Data from: Phylogenetic and morphological relationships between nonvolant small mammals reveal assembly processes at different spatial scales
Luza, André Luís, Federal University of Rio Grande do Sul
Gonçalves, Gislene Lopes, Federal University of Rio Grande do Sul
Hartz, Sandra Maria, Federal University of Rio Grande do Sul
Published Dec 31, 2015 on Dryad.
Cite this dataset
Luza, André Luís; Gonçalves, Gislene Lopes; Hartz, Sandra Maria (2015). Data from: Phylogenetic and morphological relationships between nonvolant small mammals reveal assembly processes at different spatial scales [Dataset]. Dryad. https://doi.org/10.5061/dryad.nf2h5
The relative roles of historical processes, environmental filtering, and ecological interactions in the organization of species assemblages vary depending on the spatial scale. We evaluated the phylogenetic and morphological relationships between species and individuals (i.e., inter- and intraspecific variability) of Neotropical nonvolant small mammals coexisting in grassland-forest ecotones, in landscapes and in regions, that is, three different scales. We used a phylogenetic tree to infer evolutionary relationships, and morphological traits as indicators of performance and niche similarities between species and individuals. Subsequently, we applied phylogenetic and morphologic indexes of diversity and distance between species to evaluate small mammal assemblage structures on the three scales. The results indicated a repulsion pattern near forest edges, showing that phylogenetically similar species coexisted less often than expected by chance. The strategies for niche differentiation might explain the phylogenetic repulsion observed at the edge. Phylogenetic and morphological clustering in the grassland and at the forest interior indicated the coexistence of closely related and ecologically similar species and individuals. Coexistence patterns were similar whether species-trait values or individual values were used. At the landscape and regional scales, assemblages showed a predominant pattern of phylogenetic and morphological clustering. Environmental filters influenced the coexistence patterns at three scales, showing the importance of phylogenetically conserved ecological tolerances in enabling taxa co-occurrence. Evidence of phylogenetic repulsion in one region indicated that other processes beyond environmental filtering are important for community assembly at broad scales. Finally, ecological interactions and environmental filtering seemed important at the local scale, while environmental filtering and historical colonization seemed important for community assembly at broader scales.

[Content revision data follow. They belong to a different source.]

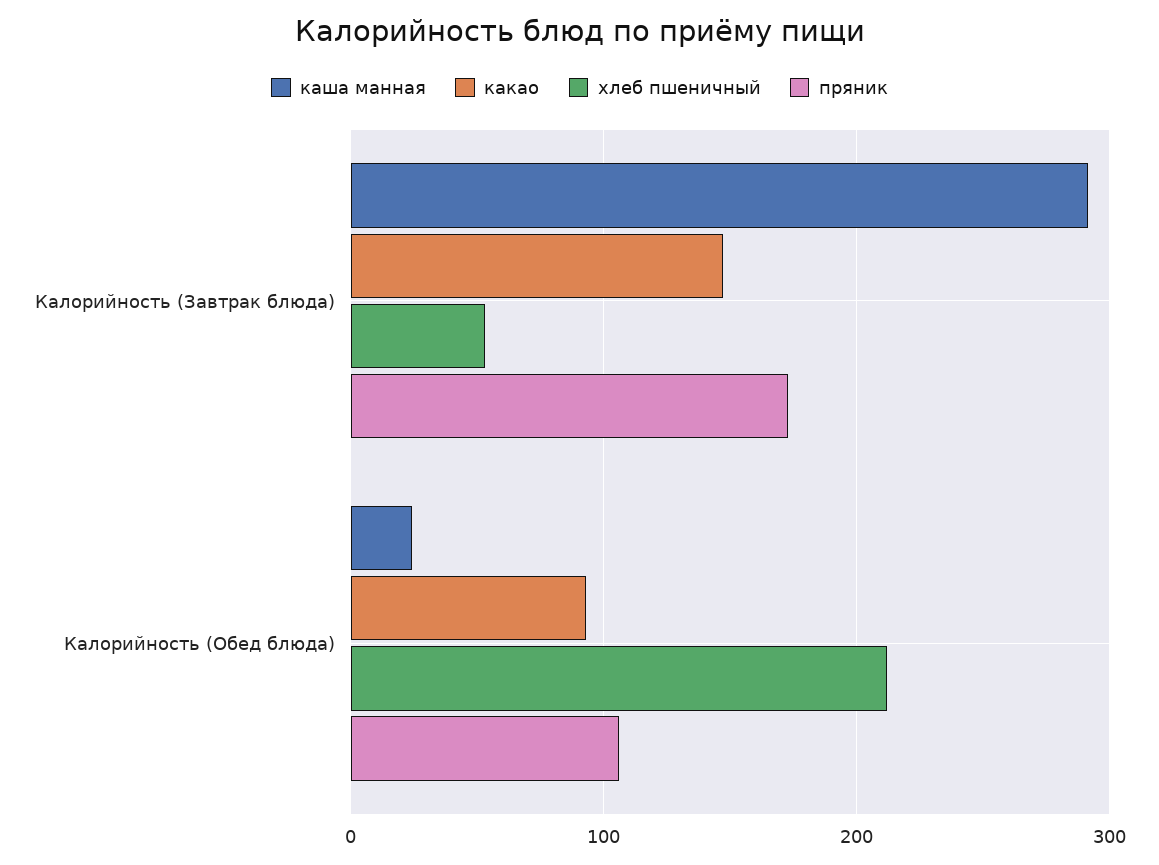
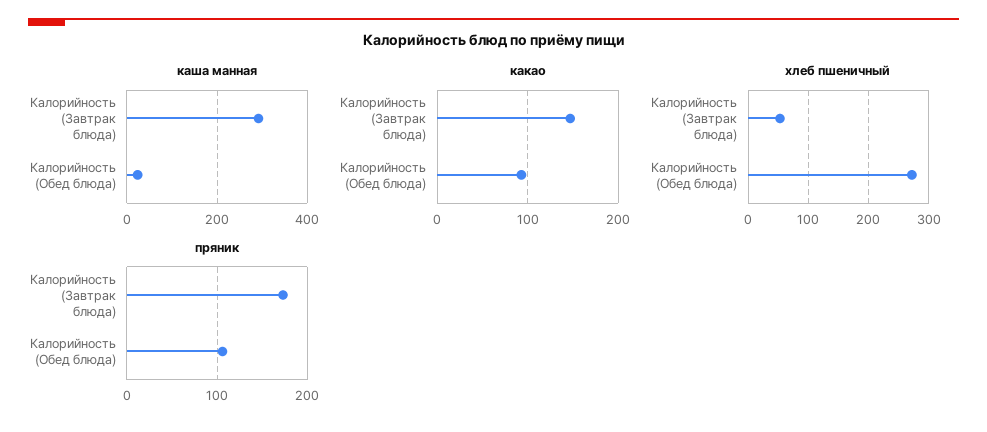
хлеб пшеничный, Калорийность (Обед блюда): 210 -> 270

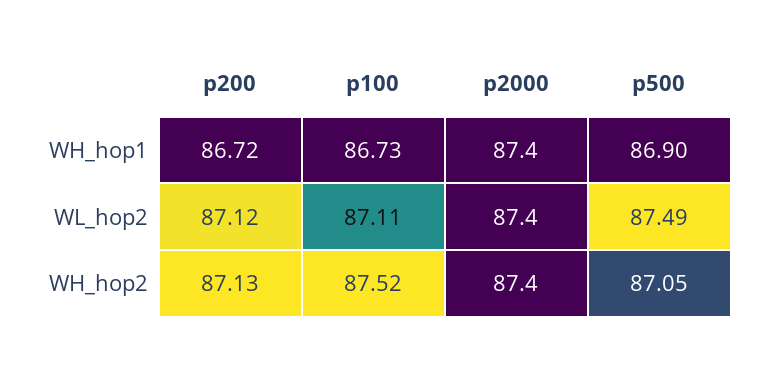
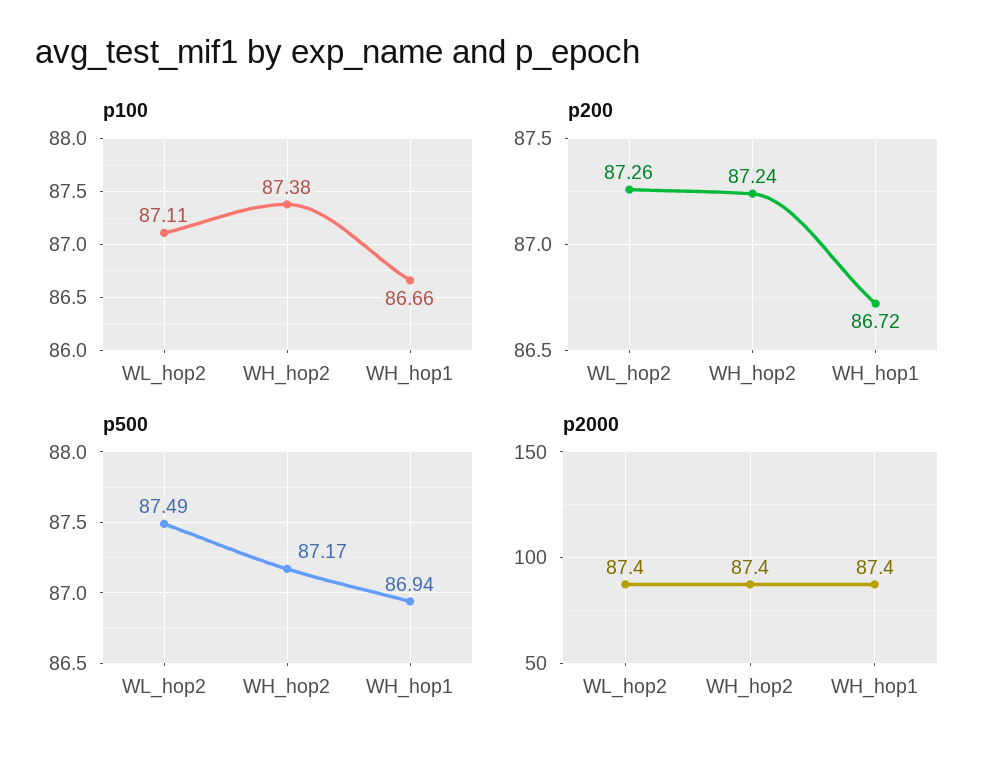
p100, WH_hop1: 86.73 -> 86.66
p500, WH_hop1: 86.9 -> 86.94
p200, WL_hop2: 87.12 -> 87.26
p200, WH_hop2: 87.13 -> 87.24
p100, WH_hop2: 87.52 -> 87.38
p500, WH_hop2: 87.05 -> 87.17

Data is organized in dynamic spreadsheets. Basic trapping unity was a sampling point composed by two traps (See Sampling of non-volant small mammals on Material and methods). Sampling unities used in data analysis were transects composed by eight trapping points. The file “Data_bank_Luza_et_al.” is composed by two spreadsheets: Occurrence_data and Individual_traits. Species traits and information about phylogenetic reconstruction will be available with the manuscript and appendices.